Related to that, I think you are absolutely right that globalization is the context in which all of this is happening. What should be the role of the international organizations, like WTO, the IFIs, the World Bank, IMF, et cetera in this field? They are investing a lot of energy in fighting corruption within countries and putting pressure on governments to deal with a totally different type of corruption, while not going to the roots of the problems that you have highlighted.

MOISÉS NAÍM: You've said it all. I completely agree. In the book I talk about a new kind of confrontation in the world that is not between ideologies of Left and Right. It's not between religious, civilizational factions.
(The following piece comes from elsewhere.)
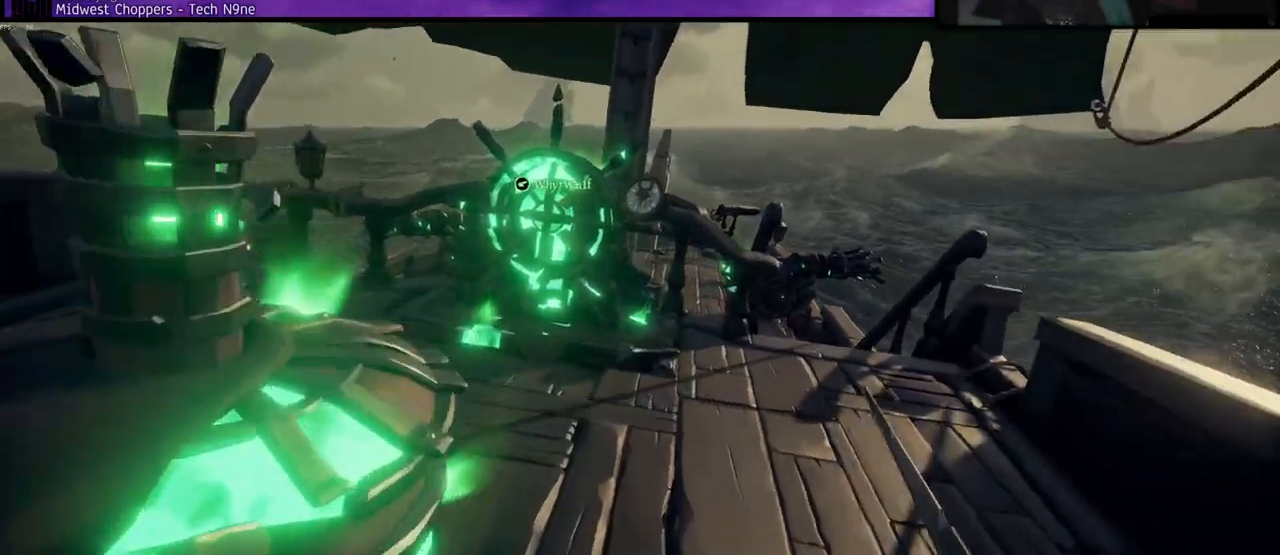
{"keys": []}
It is between what I call geopolitical black holes and bright spots. In astrophysics, a black hole is a place in the universe where the traditional laws of physics do not apply. In geopolitics, in the kind of world that I describe in the book, a geopolitical black hole is a space of the earth where our traditional assumptions about politics and law and government and governance and sovereignty and international law no longer apply. That's the first thing.

The second is that you can have a highly failed, violent, isolated geopolitical black hole that does not irradiate instability. In order for a space of the earth to qualify as a geopolitical black hole, it has to have the capacity to irradiate instability across the globe. If you have a terrible thing going on, tragically, in the middle of Africa and that doesn't spread, that's not a geopolitical black hole. But a geopolitical black hole can be found in the borders between Mexico and the United States, where, as you know, a war has just flared in the last year or so between rival traffickers trying to control the border. The government is involved, and one never knows which part of the government is on which side, and if there is even a government.

What happens in a geopolitical black hole is that you have multiple sovereigns. The idea of sovereignty is that you have a territory, and that territory has a unique source of authority that monopolizes the use of force, that is the wealthiest, and that has the most effective international connections. In geopolitical black holes, you have multiple centers that have all of these things.

President Karzai laments and complains, rightly, that the international community has not delivered on all of its promises to the reconstruction of Afghanistan, and Afghanistan is becoming increasingly isolated. Yet, as you know, poppy production in Afghanistan has increased 2000 percent since the Taliban was ousted. That country, where the president complains of not having enough political attention or integration, has networks that are capable of delivering pouches and containers of poppies from the rugged mountains of Afghanistan to the streets of Paris in forty-eight hours.

In the middle of the jungles of Colombia, in the middle of the mountains of the Andes in Peru, you have very isolated communities that are medieval. Yet they are able to transfer cocoa leaves to the streets of Miami in twenty-four hours.

These are geopolitical black holes. There is a country that is not really a country, Transnistria, that specializes in illicit trade of women and weapons. That is a geopolitical black hole.

The other thing is that it is very easy to assume that a geopolitical black hole is a failed state, that it is a godforsaken Hobbesian hole in the world, like Somalia for example. Well, yes, sometimes it's that.

But Costa del Sol is commonly called "Costa del Crime." I spoke with the interior minister of Spain, who had just released a report saying that there are 1,500 transnational illegal networks working in Spain, many of them housed in Costa del Sol. (As you said, real estate prices in Malaga have exploded.) He told me that he and his colleagues are convinced that international illicit traders are more of a threat to Spain than Islamic terrorism. This is a country that has a huge Islamic community and that was hit by a terrorist attack.

So that gives you a sense of the connections. My only complement to what you said is, never think of these geopolitical black holes as places in the mountains or the jungles of a failed state. They can be a few blocks from here.

JOANNE MYERS: I think you have left us speechless. I thank you very much for an excellent presentation.